Associate Justice of the California Court of Appeal, 2nd District, Division Seven
- In office 2003–Present

= Laurie D. Zelon =

American judge

Laurie D. Zelon is an associate justice of the California's Court of Appeal, 2nd District, Division Seven. Zelon was appointed to the Los Angeles Superior Court in 2000, and she was elevated to the Court of Appeal in 2003. Zelon is a past President of the Los Angeles County Bar Association and has served on a variety of statewide judicial committees, including the California Commission on Access to Justice.

== Education ==
Zelon received her B.A. from Cornell University in 1974. She graduated from Harvard Law School in 1977, and was admitted to the California State Bar later that year.

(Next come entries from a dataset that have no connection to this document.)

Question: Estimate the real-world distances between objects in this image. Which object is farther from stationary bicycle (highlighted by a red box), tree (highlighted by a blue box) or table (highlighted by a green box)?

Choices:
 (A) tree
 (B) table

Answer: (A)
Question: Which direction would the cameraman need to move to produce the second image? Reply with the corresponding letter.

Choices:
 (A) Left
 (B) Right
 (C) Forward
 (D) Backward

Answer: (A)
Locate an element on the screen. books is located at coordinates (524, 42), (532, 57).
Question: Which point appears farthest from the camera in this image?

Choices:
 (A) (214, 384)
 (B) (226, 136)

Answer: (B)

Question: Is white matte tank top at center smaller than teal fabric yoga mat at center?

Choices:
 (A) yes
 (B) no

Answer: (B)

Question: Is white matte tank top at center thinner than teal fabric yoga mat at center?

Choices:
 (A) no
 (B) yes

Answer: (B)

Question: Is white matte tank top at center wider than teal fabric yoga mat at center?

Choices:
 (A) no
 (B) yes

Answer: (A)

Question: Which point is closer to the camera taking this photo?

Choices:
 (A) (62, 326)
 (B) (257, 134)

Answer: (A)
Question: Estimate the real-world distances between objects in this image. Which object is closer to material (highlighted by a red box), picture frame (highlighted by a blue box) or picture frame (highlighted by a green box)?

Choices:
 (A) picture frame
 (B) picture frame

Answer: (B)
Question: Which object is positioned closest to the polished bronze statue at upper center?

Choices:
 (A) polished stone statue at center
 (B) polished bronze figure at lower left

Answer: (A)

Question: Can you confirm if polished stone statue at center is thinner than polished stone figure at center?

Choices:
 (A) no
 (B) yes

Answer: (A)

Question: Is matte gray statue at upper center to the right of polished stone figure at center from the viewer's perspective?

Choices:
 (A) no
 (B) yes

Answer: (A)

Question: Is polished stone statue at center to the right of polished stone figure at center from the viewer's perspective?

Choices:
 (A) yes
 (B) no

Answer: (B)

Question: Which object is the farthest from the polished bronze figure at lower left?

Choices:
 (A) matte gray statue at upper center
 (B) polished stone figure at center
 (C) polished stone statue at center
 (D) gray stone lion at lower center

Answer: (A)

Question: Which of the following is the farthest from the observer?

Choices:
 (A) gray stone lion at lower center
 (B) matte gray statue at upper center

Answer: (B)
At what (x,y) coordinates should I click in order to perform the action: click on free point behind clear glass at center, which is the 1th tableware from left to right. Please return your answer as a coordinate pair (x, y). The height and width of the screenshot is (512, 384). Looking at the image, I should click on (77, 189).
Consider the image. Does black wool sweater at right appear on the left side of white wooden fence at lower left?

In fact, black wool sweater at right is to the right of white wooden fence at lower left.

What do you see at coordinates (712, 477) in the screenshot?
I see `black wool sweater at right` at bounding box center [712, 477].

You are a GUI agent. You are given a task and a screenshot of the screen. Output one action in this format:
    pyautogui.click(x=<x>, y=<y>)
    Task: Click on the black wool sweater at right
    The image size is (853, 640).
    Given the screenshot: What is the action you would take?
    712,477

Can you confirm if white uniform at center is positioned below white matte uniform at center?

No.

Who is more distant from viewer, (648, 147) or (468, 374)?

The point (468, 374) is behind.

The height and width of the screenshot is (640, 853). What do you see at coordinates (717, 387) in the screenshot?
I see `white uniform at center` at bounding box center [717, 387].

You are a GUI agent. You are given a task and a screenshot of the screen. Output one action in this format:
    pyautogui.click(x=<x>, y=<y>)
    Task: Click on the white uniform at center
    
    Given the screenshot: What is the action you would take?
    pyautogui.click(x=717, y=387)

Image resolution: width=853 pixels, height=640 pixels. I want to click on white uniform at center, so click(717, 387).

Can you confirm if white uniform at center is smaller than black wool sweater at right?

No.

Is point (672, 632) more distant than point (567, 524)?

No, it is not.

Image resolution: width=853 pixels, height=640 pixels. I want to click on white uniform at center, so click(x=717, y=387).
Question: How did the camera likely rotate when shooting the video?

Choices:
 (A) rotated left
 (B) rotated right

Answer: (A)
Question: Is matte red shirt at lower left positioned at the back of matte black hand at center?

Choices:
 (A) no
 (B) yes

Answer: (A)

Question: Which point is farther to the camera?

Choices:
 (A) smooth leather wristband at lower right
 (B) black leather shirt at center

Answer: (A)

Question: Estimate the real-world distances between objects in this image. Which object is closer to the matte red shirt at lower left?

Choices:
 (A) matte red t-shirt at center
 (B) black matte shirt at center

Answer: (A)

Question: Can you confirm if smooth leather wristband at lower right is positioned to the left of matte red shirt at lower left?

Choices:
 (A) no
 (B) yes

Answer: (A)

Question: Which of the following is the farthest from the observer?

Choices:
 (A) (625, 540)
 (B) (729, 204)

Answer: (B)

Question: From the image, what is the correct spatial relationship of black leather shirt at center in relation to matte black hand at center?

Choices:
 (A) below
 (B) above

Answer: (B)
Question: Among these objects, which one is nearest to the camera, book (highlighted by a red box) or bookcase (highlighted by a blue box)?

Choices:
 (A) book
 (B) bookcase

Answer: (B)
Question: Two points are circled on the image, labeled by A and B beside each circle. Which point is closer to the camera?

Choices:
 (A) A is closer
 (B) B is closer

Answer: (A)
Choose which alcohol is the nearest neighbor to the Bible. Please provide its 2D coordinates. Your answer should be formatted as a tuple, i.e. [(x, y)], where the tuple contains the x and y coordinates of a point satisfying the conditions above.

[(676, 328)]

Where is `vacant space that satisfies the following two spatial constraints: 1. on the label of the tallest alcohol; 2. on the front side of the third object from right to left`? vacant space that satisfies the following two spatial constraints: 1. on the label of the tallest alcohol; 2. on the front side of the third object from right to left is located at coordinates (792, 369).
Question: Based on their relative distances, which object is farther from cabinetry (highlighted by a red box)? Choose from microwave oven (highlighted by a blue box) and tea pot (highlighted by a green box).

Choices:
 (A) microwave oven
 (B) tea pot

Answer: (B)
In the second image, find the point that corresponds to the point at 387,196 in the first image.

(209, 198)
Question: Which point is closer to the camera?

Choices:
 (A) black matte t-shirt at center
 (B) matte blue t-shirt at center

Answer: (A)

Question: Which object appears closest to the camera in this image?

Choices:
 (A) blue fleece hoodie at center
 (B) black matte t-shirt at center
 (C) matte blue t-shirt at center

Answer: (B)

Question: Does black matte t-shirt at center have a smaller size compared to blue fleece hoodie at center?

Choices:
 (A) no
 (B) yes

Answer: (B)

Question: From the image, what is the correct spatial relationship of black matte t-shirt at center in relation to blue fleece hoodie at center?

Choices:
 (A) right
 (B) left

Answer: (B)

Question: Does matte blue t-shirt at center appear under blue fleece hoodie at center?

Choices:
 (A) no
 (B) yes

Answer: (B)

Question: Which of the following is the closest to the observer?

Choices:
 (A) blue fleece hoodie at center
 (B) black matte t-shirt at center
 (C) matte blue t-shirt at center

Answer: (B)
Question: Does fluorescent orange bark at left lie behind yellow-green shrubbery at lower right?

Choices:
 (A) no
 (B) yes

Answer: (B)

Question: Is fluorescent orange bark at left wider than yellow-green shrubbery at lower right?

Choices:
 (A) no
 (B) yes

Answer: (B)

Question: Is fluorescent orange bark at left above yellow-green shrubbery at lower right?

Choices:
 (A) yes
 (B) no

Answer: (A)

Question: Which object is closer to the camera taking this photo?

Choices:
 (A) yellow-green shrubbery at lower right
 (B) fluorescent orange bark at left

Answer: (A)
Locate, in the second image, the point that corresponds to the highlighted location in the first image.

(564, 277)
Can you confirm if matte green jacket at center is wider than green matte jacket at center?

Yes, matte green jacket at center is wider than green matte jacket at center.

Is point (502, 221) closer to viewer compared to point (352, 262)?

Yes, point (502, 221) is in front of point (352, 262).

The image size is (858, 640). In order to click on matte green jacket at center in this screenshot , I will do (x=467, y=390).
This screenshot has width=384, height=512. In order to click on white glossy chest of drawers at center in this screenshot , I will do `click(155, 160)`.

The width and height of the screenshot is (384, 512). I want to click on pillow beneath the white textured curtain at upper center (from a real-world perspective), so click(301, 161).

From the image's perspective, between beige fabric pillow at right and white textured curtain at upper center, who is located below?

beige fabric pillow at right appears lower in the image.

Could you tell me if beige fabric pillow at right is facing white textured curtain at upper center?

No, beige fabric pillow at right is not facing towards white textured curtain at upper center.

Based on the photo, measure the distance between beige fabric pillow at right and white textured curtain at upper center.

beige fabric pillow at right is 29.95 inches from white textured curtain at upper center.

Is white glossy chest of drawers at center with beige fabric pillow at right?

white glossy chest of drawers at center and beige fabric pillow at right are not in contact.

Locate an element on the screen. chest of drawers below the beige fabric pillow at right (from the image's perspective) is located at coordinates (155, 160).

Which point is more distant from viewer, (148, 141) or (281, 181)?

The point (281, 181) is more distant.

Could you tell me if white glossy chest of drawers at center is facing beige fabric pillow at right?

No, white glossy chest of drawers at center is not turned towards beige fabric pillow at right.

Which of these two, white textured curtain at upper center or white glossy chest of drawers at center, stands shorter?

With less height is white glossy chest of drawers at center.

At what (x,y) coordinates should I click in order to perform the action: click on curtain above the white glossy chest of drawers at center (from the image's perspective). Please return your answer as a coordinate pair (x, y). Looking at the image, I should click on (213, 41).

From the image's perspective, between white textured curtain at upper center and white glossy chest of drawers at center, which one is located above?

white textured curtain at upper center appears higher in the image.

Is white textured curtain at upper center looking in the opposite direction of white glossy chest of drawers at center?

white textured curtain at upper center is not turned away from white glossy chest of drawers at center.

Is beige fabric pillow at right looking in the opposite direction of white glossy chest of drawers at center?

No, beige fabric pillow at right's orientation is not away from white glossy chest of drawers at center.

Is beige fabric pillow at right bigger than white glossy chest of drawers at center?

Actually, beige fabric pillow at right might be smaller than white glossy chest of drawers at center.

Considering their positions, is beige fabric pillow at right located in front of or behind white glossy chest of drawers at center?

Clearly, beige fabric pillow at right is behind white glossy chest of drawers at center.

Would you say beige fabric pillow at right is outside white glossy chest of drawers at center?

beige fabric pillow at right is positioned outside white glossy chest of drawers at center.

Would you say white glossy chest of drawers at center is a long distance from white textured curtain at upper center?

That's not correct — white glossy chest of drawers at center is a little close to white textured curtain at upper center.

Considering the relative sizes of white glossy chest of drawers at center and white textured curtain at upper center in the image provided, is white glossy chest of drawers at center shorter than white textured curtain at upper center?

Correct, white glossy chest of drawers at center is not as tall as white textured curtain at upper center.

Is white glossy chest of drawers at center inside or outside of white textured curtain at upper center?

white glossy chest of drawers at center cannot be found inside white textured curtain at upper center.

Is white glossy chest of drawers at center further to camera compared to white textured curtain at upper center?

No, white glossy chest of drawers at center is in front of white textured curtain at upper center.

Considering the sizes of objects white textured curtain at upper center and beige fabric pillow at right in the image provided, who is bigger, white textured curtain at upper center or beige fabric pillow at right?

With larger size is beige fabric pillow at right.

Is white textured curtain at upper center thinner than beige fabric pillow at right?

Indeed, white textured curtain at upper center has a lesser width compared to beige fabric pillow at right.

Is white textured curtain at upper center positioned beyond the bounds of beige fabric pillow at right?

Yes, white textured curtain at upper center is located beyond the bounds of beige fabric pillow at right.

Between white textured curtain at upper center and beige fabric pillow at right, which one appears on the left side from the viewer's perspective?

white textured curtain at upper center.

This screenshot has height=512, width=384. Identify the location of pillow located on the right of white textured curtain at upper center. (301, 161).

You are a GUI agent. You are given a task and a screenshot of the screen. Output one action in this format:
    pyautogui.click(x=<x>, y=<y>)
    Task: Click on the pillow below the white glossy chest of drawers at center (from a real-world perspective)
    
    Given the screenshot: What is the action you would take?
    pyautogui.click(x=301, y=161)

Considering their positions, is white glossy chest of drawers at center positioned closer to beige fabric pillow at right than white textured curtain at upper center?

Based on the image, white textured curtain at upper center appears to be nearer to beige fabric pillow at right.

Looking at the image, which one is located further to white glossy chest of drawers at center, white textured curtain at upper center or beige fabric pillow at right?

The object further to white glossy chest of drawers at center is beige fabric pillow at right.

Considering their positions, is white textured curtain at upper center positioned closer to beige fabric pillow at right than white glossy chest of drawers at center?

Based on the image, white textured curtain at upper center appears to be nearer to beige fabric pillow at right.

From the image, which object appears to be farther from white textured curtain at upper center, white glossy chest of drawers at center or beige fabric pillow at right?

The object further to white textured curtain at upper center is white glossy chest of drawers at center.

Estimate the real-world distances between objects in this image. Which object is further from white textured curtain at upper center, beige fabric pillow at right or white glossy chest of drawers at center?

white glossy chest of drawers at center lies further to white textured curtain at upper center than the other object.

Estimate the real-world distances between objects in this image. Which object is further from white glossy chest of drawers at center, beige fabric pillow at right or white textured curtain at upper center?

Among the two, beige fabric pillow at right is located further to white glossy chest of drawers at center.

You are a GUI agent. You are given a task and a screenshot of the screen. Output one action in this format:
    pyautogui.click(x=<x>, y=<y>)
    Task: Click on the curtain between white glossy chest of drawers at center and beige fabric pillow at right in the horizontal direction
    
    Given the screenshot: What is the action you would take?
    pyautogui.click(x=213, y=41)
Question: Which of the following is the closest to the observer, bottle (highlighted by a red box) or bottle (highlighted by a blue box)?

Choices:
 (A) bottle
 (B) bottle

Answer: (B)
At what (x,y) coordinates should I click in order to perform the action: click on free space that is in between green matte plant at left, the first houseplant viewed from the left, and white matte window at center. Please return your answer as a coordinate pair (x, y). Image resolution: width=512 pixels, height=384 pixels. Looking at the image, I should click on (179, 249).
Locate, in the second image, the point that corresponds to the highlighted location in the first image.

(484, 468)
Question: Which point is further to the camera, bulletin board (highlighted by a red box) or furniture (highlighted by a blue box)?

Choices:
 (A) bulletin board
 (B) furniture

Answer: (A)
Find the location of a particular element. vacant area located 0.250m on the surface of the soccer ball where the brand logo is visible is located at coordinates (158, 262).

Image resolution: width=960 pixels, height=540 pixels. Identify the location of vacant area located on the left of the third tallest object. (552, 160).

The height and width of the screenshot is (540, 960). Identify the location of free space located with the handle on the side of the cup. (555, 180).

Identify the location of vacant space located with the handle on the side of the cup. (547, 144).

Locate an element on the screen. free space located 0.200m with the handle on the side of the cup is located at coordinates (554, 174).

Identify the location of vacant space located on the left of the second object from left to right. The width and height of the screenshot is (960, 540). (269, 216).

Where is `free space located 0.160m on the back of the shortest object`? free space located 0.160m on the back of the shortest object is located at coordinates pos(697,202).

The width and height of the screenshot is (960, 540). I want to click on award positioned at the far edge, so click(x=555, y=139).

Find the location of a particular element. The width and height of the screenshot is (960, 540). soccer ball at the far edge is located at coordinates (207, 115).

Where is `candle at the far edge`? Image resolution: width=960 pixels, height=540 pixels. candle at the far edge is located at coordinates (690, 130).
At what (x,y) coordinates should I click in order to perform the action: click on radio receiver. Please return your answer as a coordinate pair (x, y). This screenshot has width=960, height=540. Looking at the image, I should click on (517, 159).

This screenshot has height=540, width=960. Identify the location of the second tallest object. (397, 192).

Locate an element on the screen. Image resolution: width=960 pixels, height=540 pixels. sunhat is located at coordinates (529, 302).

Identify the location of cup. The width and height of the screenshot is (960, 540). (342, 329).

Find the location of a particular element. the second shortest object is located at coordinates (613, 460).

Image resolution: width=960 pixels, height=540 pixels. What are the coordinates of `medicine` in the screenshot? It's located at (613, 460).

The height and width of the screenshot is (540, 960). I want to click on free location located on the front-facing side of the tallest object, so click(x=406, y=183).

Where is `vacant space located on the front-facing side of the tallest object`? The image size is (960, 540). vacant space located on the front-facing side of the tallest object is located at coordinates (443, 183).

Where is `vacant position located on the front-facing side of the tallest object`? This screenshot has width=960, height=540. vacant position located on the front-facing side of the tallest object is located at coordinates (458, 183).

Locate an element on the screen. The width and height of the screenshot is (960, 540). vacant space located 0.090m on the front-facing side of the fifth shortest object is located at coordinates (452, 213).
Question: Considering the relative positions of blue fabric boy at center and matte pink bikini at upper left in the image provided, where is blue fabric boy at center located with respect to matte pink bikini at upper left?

She was an associate, and then a partner at the Beardsley, Hufstedler & Kemble law firm and its successors from 1977 to 2000. While in private practice, she specialized in complex litigation involving scientific and technical issues, fiduciary obligations, and large-scale commercial disputes.

== Awards ==
An award for pro bono legal advocacy is named after Zelon — the Laurie D. Zelon Pro Bono Award of the Pro Bono Institute of Washington, D.C. — and she was the first recipient. Zelon has also received the William Reece Smith Jr. Special Services to Pro Bono Award, the Charles Dorsey Award from the National Legal Aid & Defenders Association, and Loren Miller Legal Services Award from the State Bar of California, and the Benjamin Aranda Access to Justice award.